[Fechar]

Últimas notícias

EQUILÍBRIO - Chuvas e abalos impõem lições a Londrina

Excesso de água e terremotos de 2016 mostram que a cidade e toda a região precisam repensar o método construtivo e a maneira como lidam com o meio ambiente

 

No final do ano passado, parte de Londrina tremeu. O epicentro foi o Jardim Califórnia, zona leste. Mas os tremores – acompanhados de estrondos – irradiaram também para bairros vizinhos, como Vila Brasil e Jardim Igapó. Então inédito por aqui, o fenômeno alcançou Rolândia, Arapongas e Apucarana. Paredes de milhares de casas racharam. Moradores ficaram desesperados.
Londrina ainda buscava explicações para os abalos sísmicos – com picos de 1,8 grau na escala Richter – quando, em janeiro, chuvas incessantes arrasaram estruturas urbanas e rurais de uma maneira jamais testemunhada pelos habitantes do município. Foi o janeiro mais chuvoso na história das medições, iniciadas em 1976, com 417,8 milímetros de água, diante de uma média de 200 mm.
Já encharcada pela chuvarada de novembro (516 mm) e dezembro (390,6 mm), que já havia levado a uma saturação completa dos solos, a terra começou a ceder, no campo e na cidade, depois de um toró inacreditável em 12 de janeiro, com 223,6 mm em 24 horas – além dos 81 mm do dia anterior. Resultado: prejuízos públicos estimados em R$ 93 milhões, com a destruição de pontes, ruas, viadutos, escolas, parques.
O que aprendemos com essa dura lição? Como combater o potencial destrutivo de eventos climáticos como este El Niño de 2016?
Especialista e pesquisador de solos e fundações, o engenheiro Carlos Costa Branco, professor no Departamento de Engenharia da Universidade Estadual de Londrina (UEL), aponta que a "coincidência" de muita chuva com tremores inéditos, localizados, conduz a uma importante lição: "Deveríamos repensar a forma como construímos nossos imóveis", observa. "É notório que, com água, nosso solo se movimenta, cede."
O alerta de Costa Branco tem como base as características da terra vermelha do Norte do Paraná. Originado em rochas vulcânicas basálticas, esse tipo de solo tem um índice nível 2 de vazios, uma escala aplicada pela Geologia e pela Engenharia para estabelecer o grau de porosidade, permeabilidade e resistência à água – fator decisivo, portanto, para os métodos de construção e obras.
Na composição da terra vermelha, é possível afirmar que em cada parte sólida de solo estão duas outras partes vazias, preenchidas somente por ar.

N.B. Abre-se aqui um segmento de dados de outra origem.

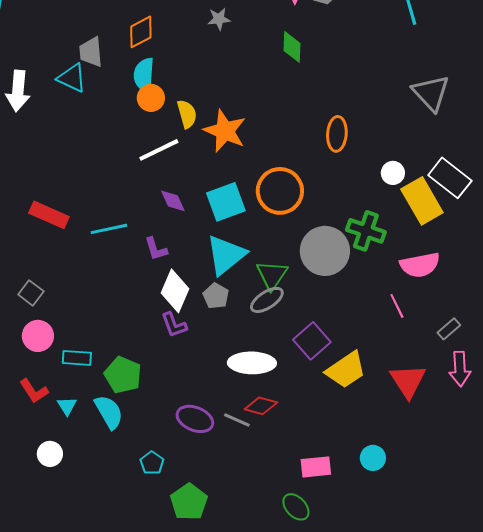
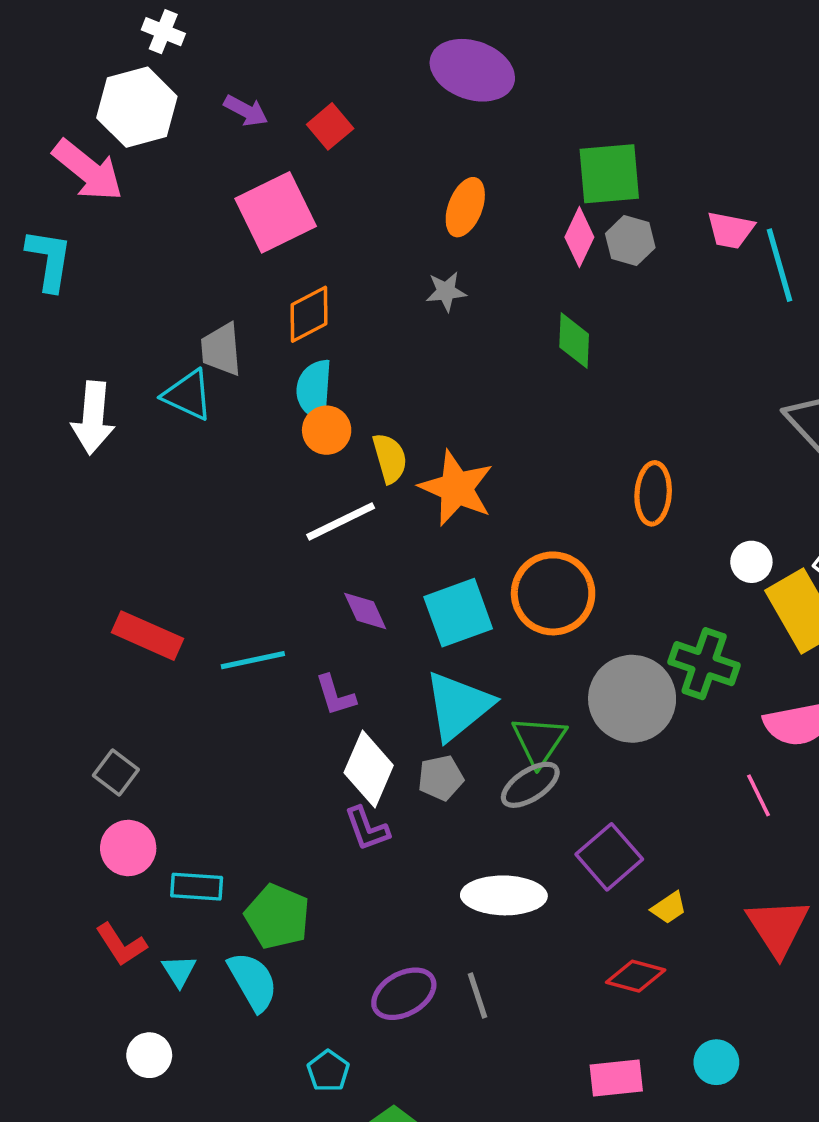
gray pentagon: (216, 296) -> (441, 778), turned 30
yellow trapezoid: (346, 370) -> (669, 908), size x0.5
red diamond: (261, 406) -> (636, 976), moved
purple ellipse: (195, 419) -> (404, 994), turned -51
gray line: (237, 420) -> (478, 995), turned 48

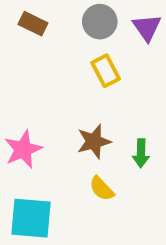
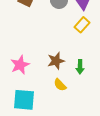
yellow rectangle: (106, 71) -> (82, 25), moved, turned 70

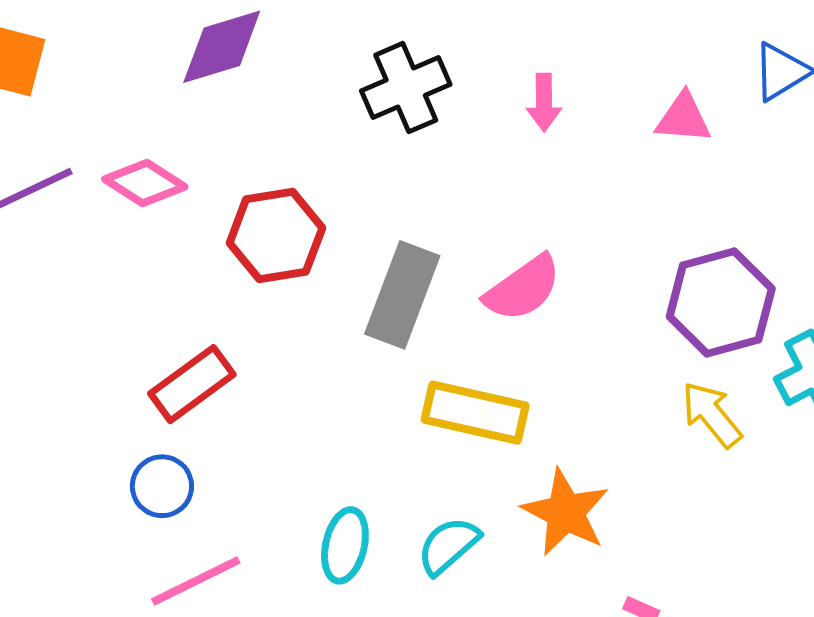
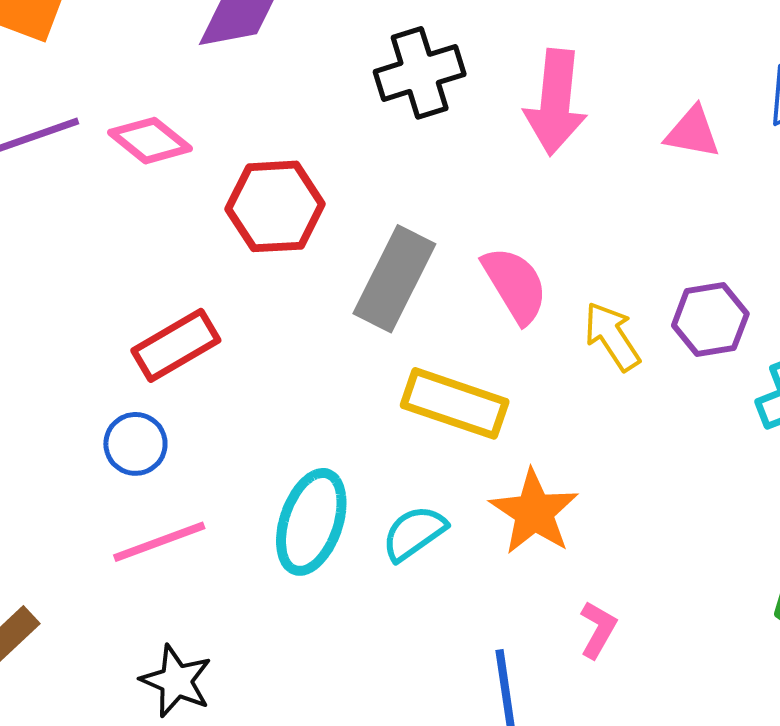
pink arrow: (544, 102) -> (556, 102), size x1.8
pink semicircle: (523, 288) -> (515, 285), turned -92
purple hexagon: (721, 303) -> (710, 320), size x0.7
yellow arrow: (712, 414) -> (612, 336), moved
cyan ellipse: (345, 545) -> (311, 522), size x1.4

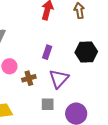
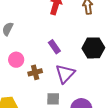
purple rectangle: (47, 52) -> (54, 47), turned -56

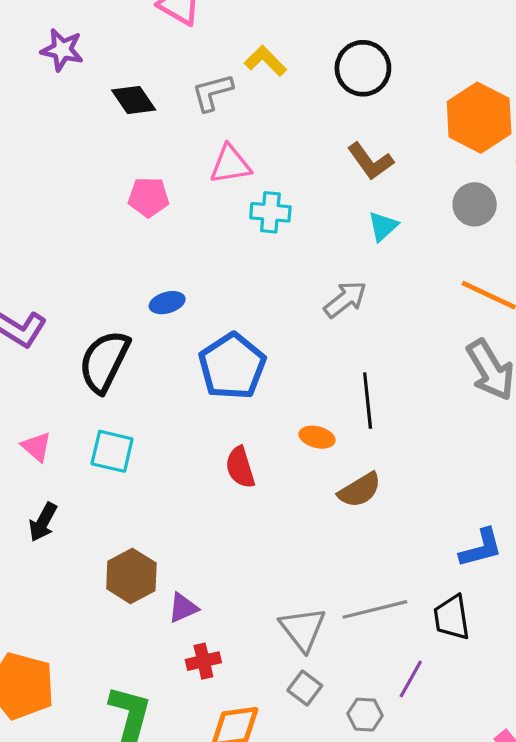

É como se em cada punhado de terra vermelha houvesse o equivalente a dois punhados de espaços vazios no meio das partículas de solo – uma porosidade de 65%.
"É por isso que se chama solo colapsível", esclarece o professor da UEL. "Quando é preenchido por água, sofre o efeito de recalque. É a tradução exata do que ocorre quando a população diz que o solo cedeu ou assentou", diz Costa Branco, para quem essa seria a causa principal das rachaduras em residências de toda a região.

Norma não ajuda

A Norma Brasileira Regulamentadora de Fundações (NBR 6122), documento com parâmetros de referência para "fincar" qualquer obra no solo, de acordo com o pesquisador, não ajuda a orientar sobre como construir em solos que possam ser saturados por água ou sujeitos a colapsos por pequenos tremores.
"Sobre o solo colapsível, a Norma diz que para instalar fundações é preciso considerar a possibilidade de encharcamento da terra por vários motivos", afirma Costa Branco. "No entanto", ele acrescenta, "não há nenhuma indicação de qualquer método construtivo para essas situações. Nada!"
Desde antes de 1998, quando a UEL abriu um laboratório de experiências para testes de carga em solos, Carlos Costa Branco atua em pesquisas para avaliar como a água pode fragilizar fundações na porosa terra vermelha. "O que descobrimos é que uma fundação convencional em solo a ser encharcado pode ter uma estrutura cuja resistência cai à metade se compararmos com o solo sem tanta água", exemplifica.
Para ele, o método construtivo usual é o que provavelmente explicaria as rachaduras em milhares de casas no Norte do Paraná, inclusive em Londrina. "Precisamos aprender com os erros, achar soluções para esses novos cenários e passar a construir melhor", propõe.